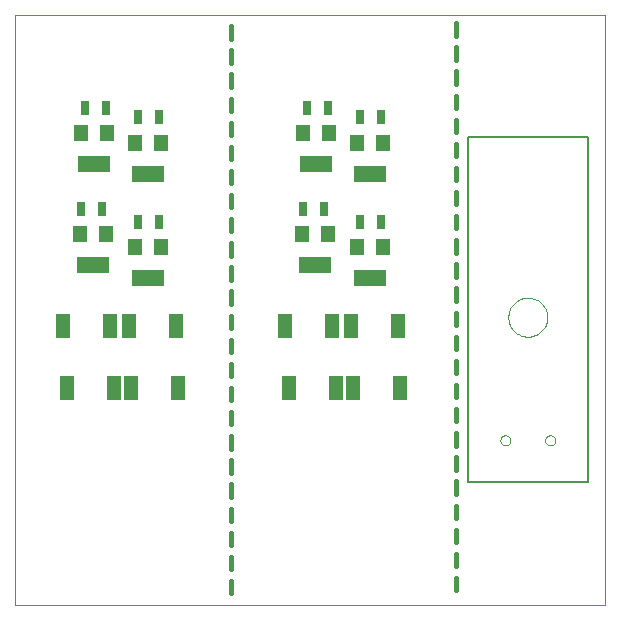
<source format=gbp>
G75*
%MOIN*%
%OFA0B0*%
%FSLAX24Y24*%
%IPPOS*%
%LPD*%
%AMOC8*
5,1,8,0,0,1.08239X$1,22.5*
%
%ADD10C,0.0000*%
%ADD11C,0.0160*%
%ADD12C,0.0080*%
%ADD13R,0.1102X0.0551*%
%ADD14R,0.0472X0.0551*%
%ADD15R,0.0500X0.0827*%
%ADD16R,0.0315X0.0472*%
%ADD17C,0.0000*%
D10*
X030992Y033994D02*
X030992Y053680D01*
X050677Y053680D01*
X050677Y033994D01*
X030992Y033994D01*
D11*
X038192Y034394D02*
X038192Y034805D01*
X038192Y035198D02*
X038192Y035609D01*
X038192Y036002D02*
X038192Y036413D01*
X038192Y036806D02*
X038192Y037216D01*
X038192Y037610D02*
X038192Y038020D01*
X038192Y038414D02*
X038192Y038824D01*
X038192Y039218D02*
X038192Y039628D01*
X038192Y040022D02*
X038192Y040432D01*
X038192Y040826D02*
X038192Y041236D01*
X038192Y041630D02*
X038192Y042040D01*
X038192Y042434D02*
X038192Y042844D01*
X038192Y043237D02*
X038192Y043648D01*
X038192Y044041D02*
X038192Y044452D01*
X038192Y044845D02*
X038192Y045255D01*
X038192Y045649D02*
X038192Y046059D01*
X038192Y046453D02*
X038192Y046863D01*
X038192Y047257D02*
X038192Y047667D01*
X038192Y048061D02*
X038192Y048471D01*
X038192Y048865D02*
X038192Y049275D01*
X038192Y049669D02*
X038192Y050079D01*
X038192Y050473D02*
X038192Y050883D01*
X038192Y051276D02*
X038192Y051687D01*
X038192Y052080D02*
X038192Y052491D01*
X038192Y052884D02*
X038192Y053294D01*
X045692Y053394D02*
X045692Y052984D01*
X045692Y052591D02*
X045692Y052180D01*
X045692Y051787D02*
X045692Y051376D01*
X045692Y050983D02*
X045692Y050573D01*
X045692Y050179D02*
X045692Y049769D01*
X045692Y049375D02*
X045692Y048965D01*
X045692Y048571D02*
X045692Y048161D01*
X045692Y047767D02*
X045692Y047357D01*
X045692Y046963D02*
X045692Y046553D01*
X045692Y046159D02*
X045692Y045749D01*
X045692Y045355D02*
X045692Y044945D01*
X045692Y044552D02*
X045692Y044141D01*
X045692Y043748D02*
X045692Y043337D01*
X045692Y042944D02*
X045692Y042534D01*
X045692Y042140D02*
X045692Y041730D01*
X045692Y041336D02*
X045692Y040926D01*
X045692Y040532D02*
X045692Y040122D01*
X045692Y039728D02*
X045692Y039318D01*
X045692Y038924D02*
X045692Y038514D01*
X045692Y038120D02*
X045692Y037710D01*
X045692Y037316D02*
X045692Y036906D01*
X045692Y036513D02*
X045692Y036102D01*
X045692Y035709D02*
X045692Y035298D01*
X045692Y034905D02*
X045692Y034494D01*
D12*
X046092Y038094D02*
X050092Y038094D01*
X050092Y049594D01*
X046092Y049594D01*
X046092Y038094D01*
D13*
X042842Y044914D03*
X042842Y048364D03*
X041042Y048714D03*
X040992Y045345D03*
X035442Y044914D03*
X033592Y045345D03*
X033642Y048714D03*
X035442Y048364D03*
D14*
X035009Y049387D03*
X034075Y049737D03*
X033209Y049737D03*
X033159Y046369D03*
X034025Y046369D03*
X035009Y045937D03*
X035875Y045937D03*
X035875Y049387D03*
X040609Y049737D03*
X041475Y049737D03*
X042409Y049387D03*
X043275Y049387D03*
X043275Y045937D03*
X042409Y045937D03*
X041425Y046369D03*
X040559Y046369D03*
D15*
X040000Y043294D03*
X040131Y041244D03*
X041559Y043294D03*
X042194Y043294D03*
X042275Y041244D03*
X041691Y041244D03*
X043834Y041244D03*
X043753Y043294D03*
X036353Y043294D03*
X036434Y041244D03*
X034875Y041244D03*
X034291Y041244D03*
X034159Y043294D03*
X034794Y043294D03*
X032600Y043294D03*
X032731Y041244D03*
D16*
X033188Y047201D03*
X033896Y047201D03*
X035088Y046776D03*
X035796Y046776D03*
X035796Y050276D03*
X035088Y050276D03*
X034046Y050576D03*
X033338Y050576D03*
X040588Y047201D03*
X041296Y047201D03*
X042488Y046776D03*
X043196Y046776D03*
X043196Y050276D03*
X042488Y050276D03*
X041446Y050576D03*
X040738Y050576D03*
D17*
X047177Y039489D02*
X047179Y039514D01*
X047185Y039539D01*
X047194Y039563D01*
X047207Y039585D01*
X047224Y039605D01*
X047243Y039622D01*
X047264Y039636D01*
X047288Y039646D01*
X047312Y039653D01*
X047338Y039656D01*
X047363Y039655D01*
X047388Y039650D01*
X047412Y039641D01*
X047435Y039629D01*
X047455Y039614D01*
X047473Y039595D01*
X047488Y039574D01*
X047499Y039551D01*
X047507Y039527D01*
X047511Y039502D01*
X047511Y039476D01*
X047507Y039451D01*
X047499Y039427D01*
X047488Y039404D01*
X047473Y039383D01*
X047455Y039364D01*
X047435Y039349D01*
X047412Y039337D01*
X047388Y039328D01*
X047363Y039323D01*
X047338Y039322D01*
X047312Y039325D01*
X047288Y039332D01*
X047264Y039342D01*
X047243Y039356D01*
X047224Y039373D01*
X047207Y039393D01*
X047194Y039415D01*
X047185Y039439D01*
X047179Y039464D01*
X047177Y039489D01*
X047442Y043594D02*
X047444Y043644D01*
X047450Y043694D01*
X047460Y043744D01*
X047473Y043792D01*
X047490Y043840D01*
X047511Y043886D01*
X047535Y043930D01*
X047563Y043972D01*
X047594Y044012D01*
X047628Y044049D01*
X047665Y044084D01*
X047704Y044115D01*
X047745Y044144D01*
X047789Y044169D01*
X047835Y044191D01*
X047882Y044209D01*
X047930Y044223D01*
X047979Y044234D01*
X048029Y044241D01*
X048079Y044244D01*
X048130Y044243D01*
X048180Y044238D01*
X048230Y044229D01*
X048278Y044217D01*
X048326Y044200D01*
X048372Y044180D01*
X048417Y044157D01*
X048460Y044130D01*
X048500Y044100D01*
X048538Y044067D01*
X048573Y044031D01*
X048606Y043992D01*
X048635Y043951D01*
X048661Y043908D01*
X048684Y043863D01*
X048703Y043816D01*
X048718Y043768D01*
X048730Y043719D01*
X048738Y043669D01*
X048742Y043619D01*
X048742Y043569D01*
X048738Y043519D01*
X048730Y043469D01*
X048718Y043420D01*
X048703Y043372D01*
X048684Y043325D01*
X048661Y043280D01*
X048635Y043237D01*
X048606Y043196D01*
X048573Y043157D01*
X048538Y043121D01*
X048500Y043088D01*
X048460Y043058D01*
X048417Y043031D01*
X048372Y043008D01*
X048326Y042988D01*
X048278Y042971D01*
X048230Y042959D01*
X048180Y042950D01*
X048130Y042945D01*
X048079Y042944D01*
X048029Y042947D01*
X047979Y042954D01*
X047930Y042965D01*
X047882Y042979D01*
X047835Y042997D01*
X047789Y043019D01*
X047745Y043044D01*
X047704Y043073D01*
X047665Y043104D01*
X047628Y043139D01*
X047594Y043176D01*
X047563Y043216D01*
X047535Y043258D01*
X047511Y043302D01*
X047490Y043348D01*
X047473Y043396D01*
X047460Y043444D01*
X047450Y043494D01*
X047444Y043544D01*
X047442Y043594D01*
X048673Y039489D02*
X048675Y039514D01*
X048681Y039539D01*
X048690Y039563D01*
X048703Y039585D01*
X048720Y039605D01*
X048739Y039622D01*
X048760Y039636D01*
X048784Y039646D01*
X048808Y039653D01*
X048834Y039656D01*
X048859Y039655D01*
X048884Y039650D01*
X048908Y039641D01*
X048931Y039629D01*
X048951Y039614D01*
X048969Y039595D01*
X048984Y039574D01*
X048995Y039551D01*
X049003Y039527D01*
X049007Y039502D01*
X049007Y039476D01*
X049003Y039451D01*
X048995Y039427D01*
X048984Y039404D01*
X048969Y039383D01*
X048951Y039364D01*
X048931Y039349D01*
X048908Y039337D01*
X048884Y039328D01*
X048859Y039323D01*
X048834Y039322D01*
X048808Y039325D01*
X048784Y039332D01*
X048760Y039342D01*
X048739Y039356D01*
X048720Y039373D01*
X048703Y039393D01*
X048690Y039415D01*
X048681Y039439D01*
X048675Y039464D01*
X048673Y039489D01*
M02*

</source>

────────────────────────────────────────

Exercise goal:
What you give back must be the stretch above, starting at the line with "X047511Y043886D01*" and ending at the line with "X048684Y043863D01*", copied exactly.

Expected answer:
X047511Y043886D01*
X047535Y043930D01*
X047563Y043972D01*
X047594Y044012D01*
X047628Y044049D01*
X047665Y044084D01*
X047704Y044115D01*
X047745Y044144D01*
X047789Y044169D01*
X047835Y044191D01*
X047882Y044209D01*
X047930Y044223D01*
X047979Y044234D01*
X048029Y044241D01*
X048079Y044244D01*
X048130Y044243D01*
X048180Y044238D01*
X048230Y044229D01*
X048278Y044217D01*
X048326Y044200D01*
X048372Y044180D01*
X048417Y044157D01*
X048460Y044130D01*
X048500Y044100D01*
X048538Y044067D01*
X048573Y044031D01*
X048606Y043992D01*
X048635Y043951D01*
X048661Y043908D01*
X048684Y043863D01*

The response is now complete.